Aluisio Mendes foi escolhido presidente da Comissão Especial da Câmara dos Deputados que vai avaliar propostas para diminuir a maioridade penal. Ele recebeu 19 votos favoráveis e 3 em branco.
O grupo vai estudar três propostas de emenda à Constituição que discutem a maioridade civil e penal aos 16 anos (PEC 32/15), a diminuição excepcional da maioridade penal em casos de crimes hediondos e de extrema gravidade (PEC 8/26) e a redução geral da maioridade penal para 16 anos. Essa última prevê que jovens entre 12 e 16 anos possam responder criminalmente por crimes que envolvam violência, grave ameaça, crimes hediondos e crimes contra a vida.
Aluísio Mendes escolheu como relator o deputado Mendonça Filho (PL-PE), que se comprometeu a trabalhar em uma proposta bem fundamentada, alinhada às melhores práticas internacionais e sensível à dor das vítimas e suas famílias.
Conforme Mendonça Filho, a união das três PECs permite aprofundar a discussão sobre a criação e futura regulamentação de um sistema prisional juvenil moderno, adaptado às necessidades do sistema de Justiça criminal brasileiro para atender às demandas da sociedade por justiça.
O relator também apresentou um plano de trabalho para investigar, entre outros aspectos, como prestar justiça às vítimas, analisar os impactos civis e verificar a viabilidade institucional da medida. As audiências públicas, seminários regionais e reuniões técnicas com especialistas e entidades vão se basear em cinco temas: constitucionalidade e direitos humanos; segurança pública e combate ao crime organizado; estrutura e gestão dos sistemas prisional e socioeducativo; impactos jurídicos; e possível realização de um referendo popular sobre o tema nas eleições municipais de 2028.
Os canais de comunicação da Câmara com a população, incluindo o e-Democracia, serão utilizados para receber perguntas e contribuições por escrito.
O cronograma apresentado prevê a votação da proposta até o fim do ano, com entendimento de que o ritmo diminuirá no período eleitoral, mas será retomado após o pleito para garantir a votação na comissão e no plenário até dezembro.
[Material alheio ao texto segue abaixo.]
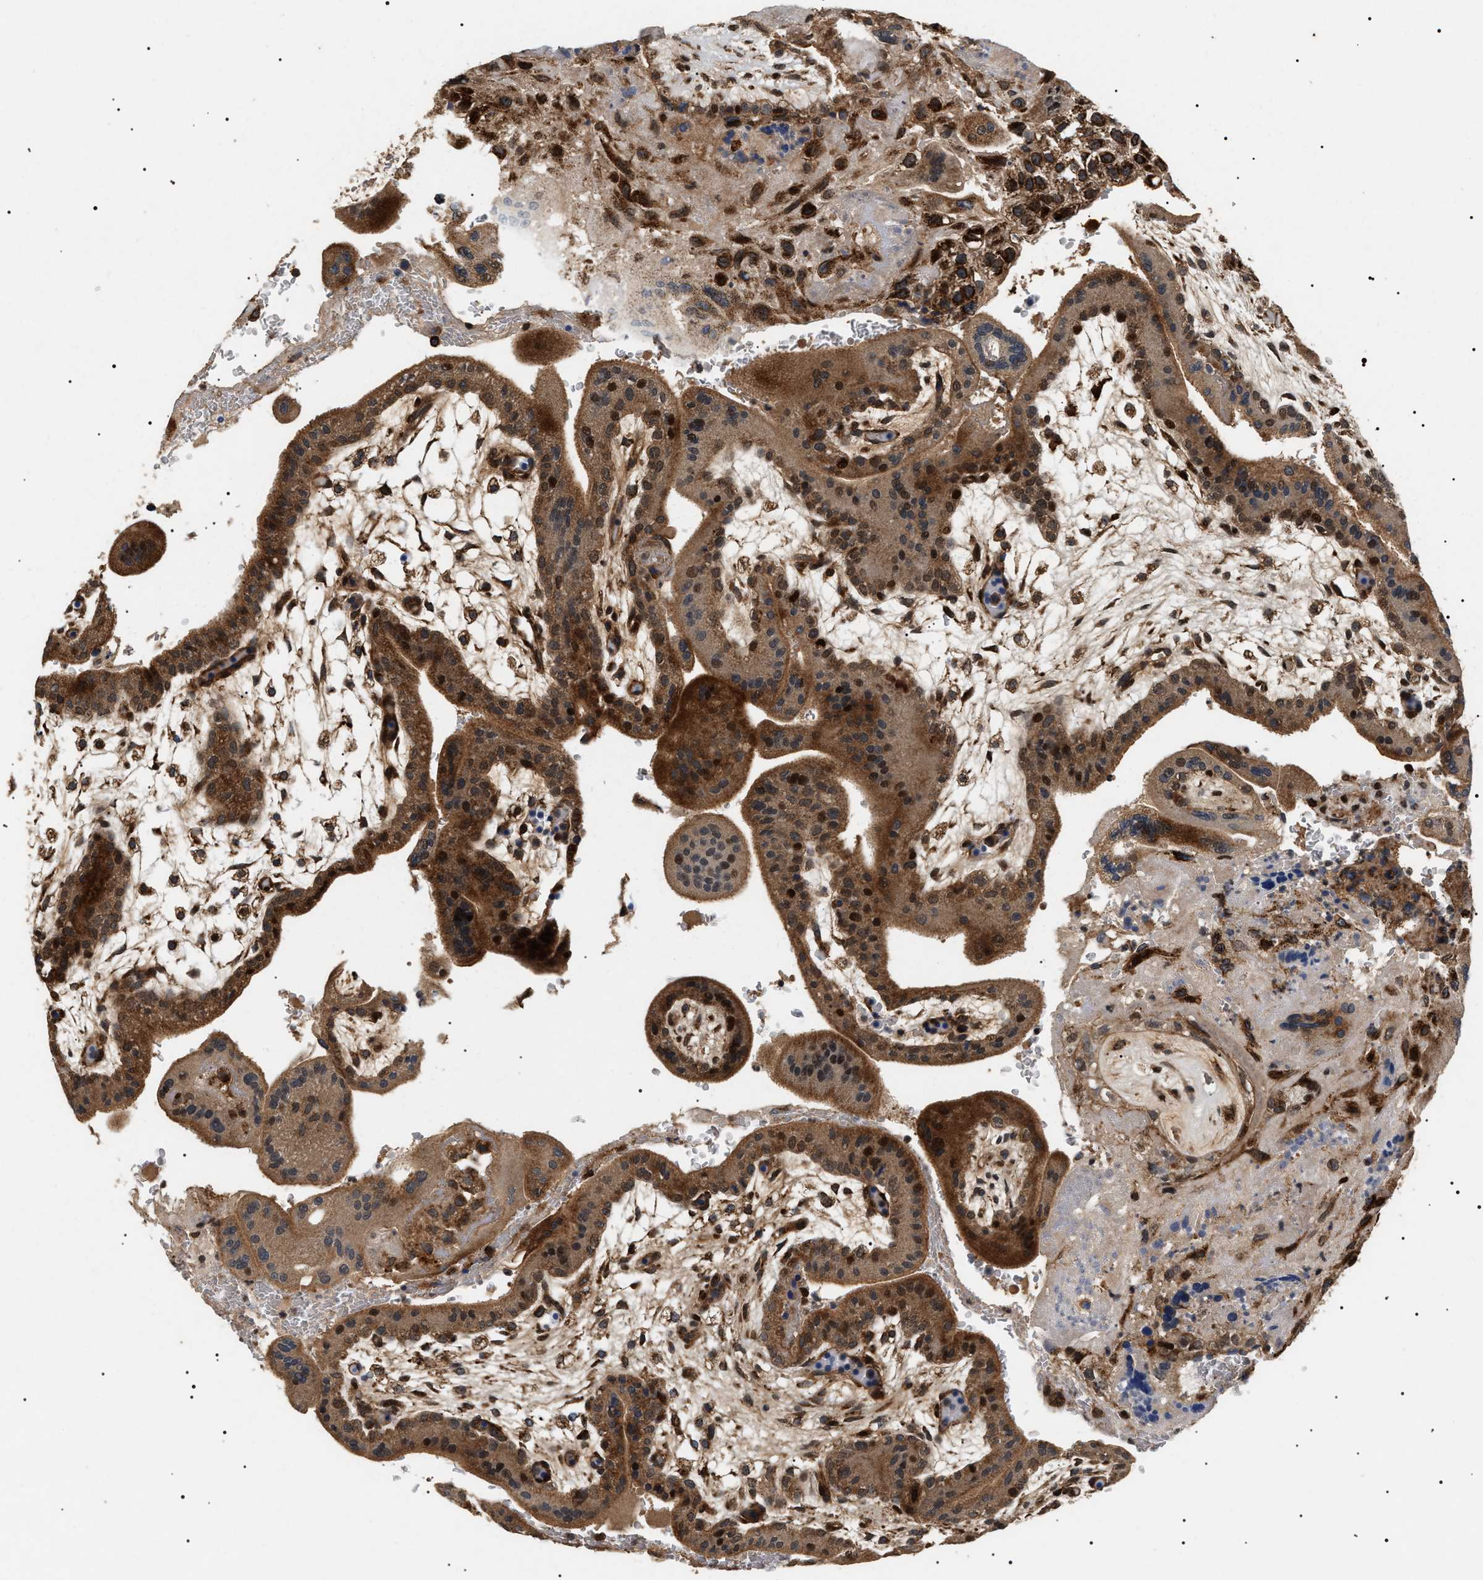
{"staining": {"intensity": "moderate", "quantity": ">75%", "location": "cytoplasmic/membranous,nuclear"}, "tissue": "placenta", "cell_type": "Decidual cells", "image_type": "normal", "snomed": [{"axis": "morphology", "description": "Normal tissue, NOS"}, {"axis": "topography", "description": "Placenta"}], "caption": "DAB (3,3'-diaminobenzidine) immunohistochemical staining of benign human placenta displays moderate cytoplasmic/membranous,nuclear protein expression in approximately >75% of decidual cells. The protein of interest is shown in brown color, while the nuclei are stained blue.", "gene": "ZBTB26", "patient": {"sex": "female", "age": 35}}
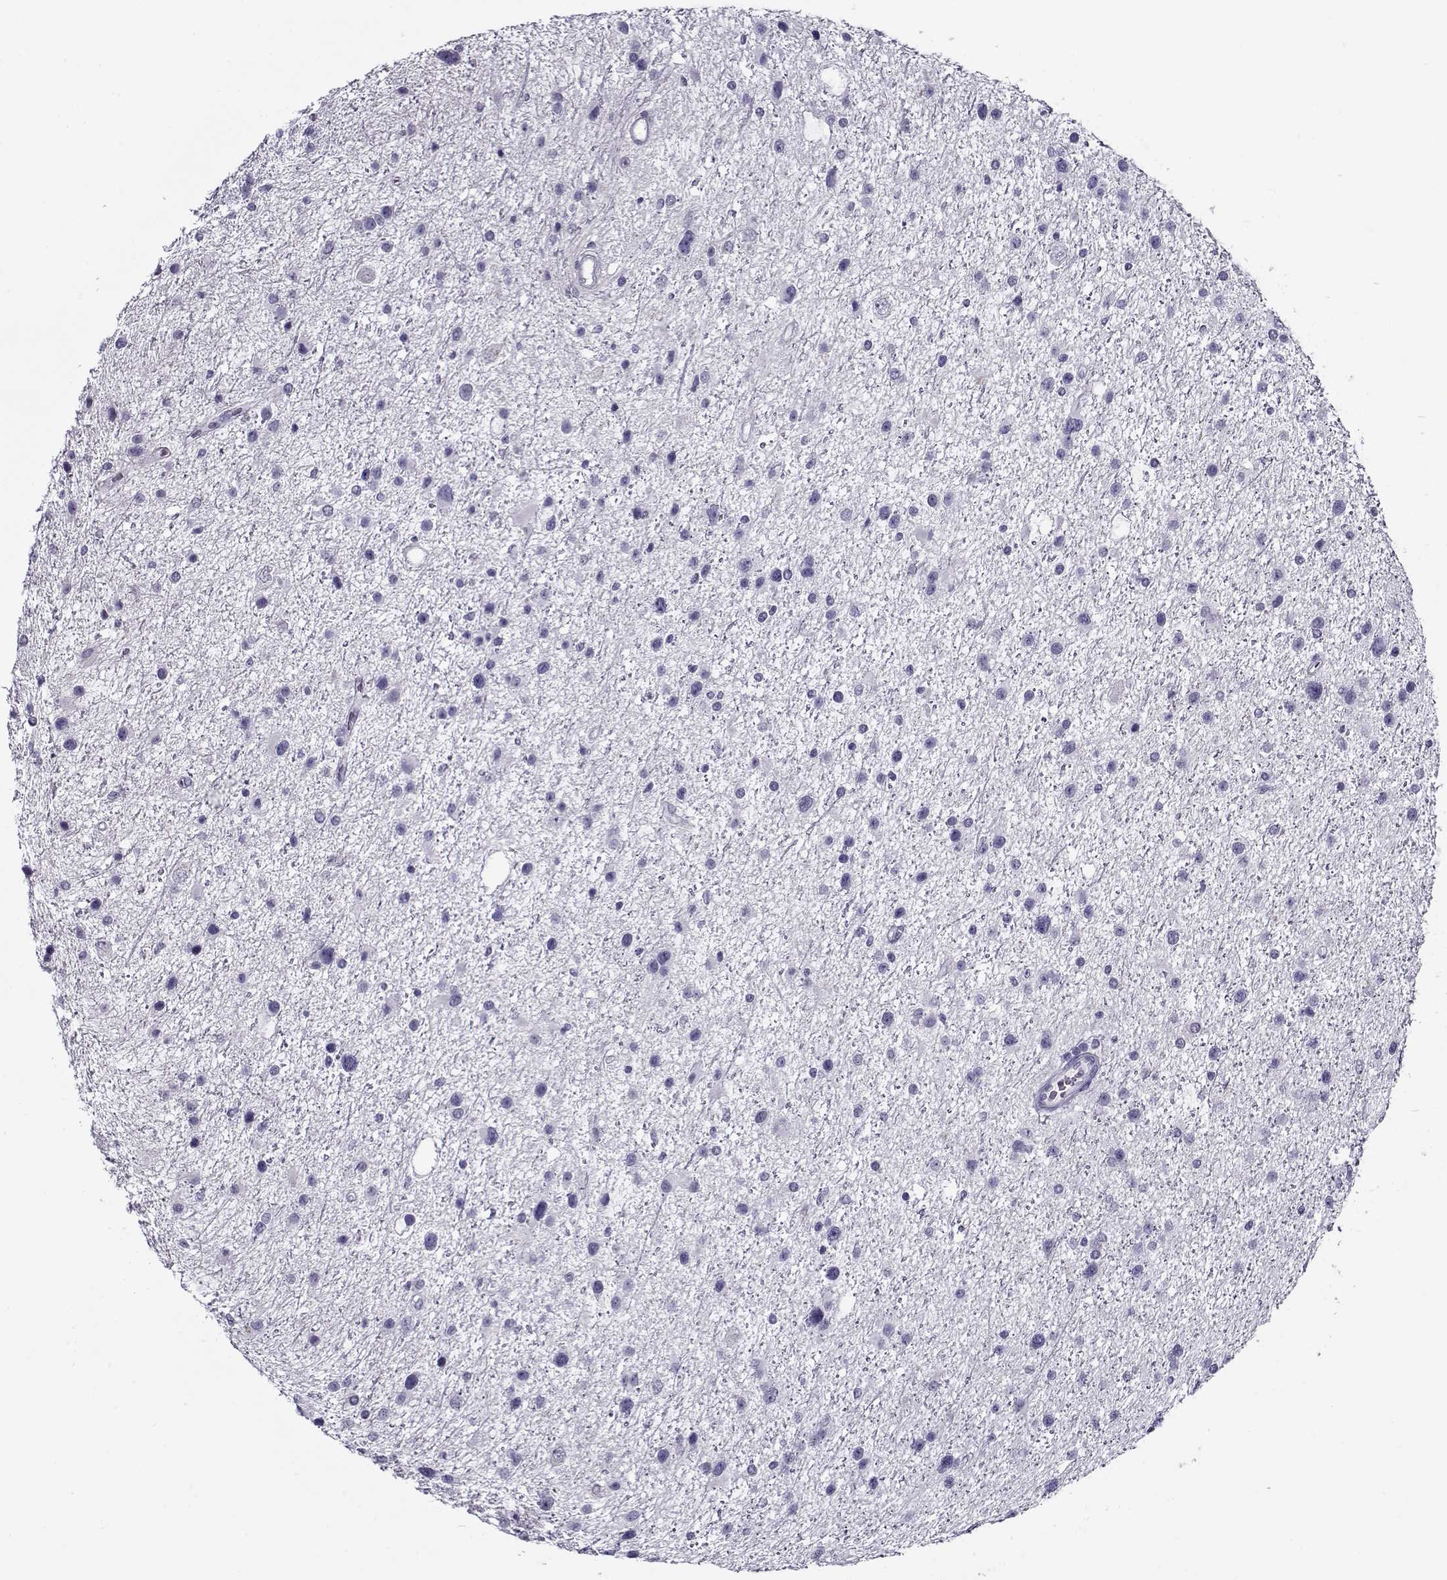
{"staining": {"intensity": "negative", "quantity": "none", "location": "none"}, "tissue": "glioma", "cell_type": "Tumor cells", "image_type": "cancer", "snomed": [{"axis": "morphology", "description": "Glioma, malignant, Low grade"}, {"axis": "topography", "description": "Brain"}], "caption": "An immunohistochemistry (IHC) histopathology image of glioma is shown. There is no staining in tumor cells of glioma. The staining was performed using DAB (3,3'-diaminobenzidine) to visualize the protein expression in brown, while the nuclei were stained in blue with hematoxylin (Magnification: 20x).", "gene": "GAGE2A", "patient": {"sex": "female", "age": 32}}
Debate sobre direitos humanos e tratados internacionais
Tarcísio Motta levantou preocupações sobre o respeito aos direitos humanos e tratados internacionais, destacando que a inimputabilidade penal até os 18 anos, prevista no artigo 228 da Constituição, é um direito do cidadão em desenvolvimento. Ele afirmou que o artigo 60 da Constituição impede a aprovação de emendas que eliminem direitos e garantias individuais, e criticou a criação de uma comissão que visa restringir esses direitos, especialmente durante um período em que o funcionamento da Câmara é prioritariamente remoto, o que considera um cerceamento democrático.
Em resposta, o presidente Aluísio Mendes afirmou que as questões levantadas já foram superadas na Comissão de Constituição e Justiça (CCJ) em relação à admissibilidade do tema, e comentou que o funcionamento remoto da comissão segue precedentes já existentes na Casa, com o plenário atuando da mesma forma.
A comissão especial é composta por 38 membros titulares e igual número de suplentes. Foram escolhidos como vice-presidentes os deputados Guilherme Derrite (PP-SP), Benes Leocádio (União-RN) e Sargento Fahur (PL-PR).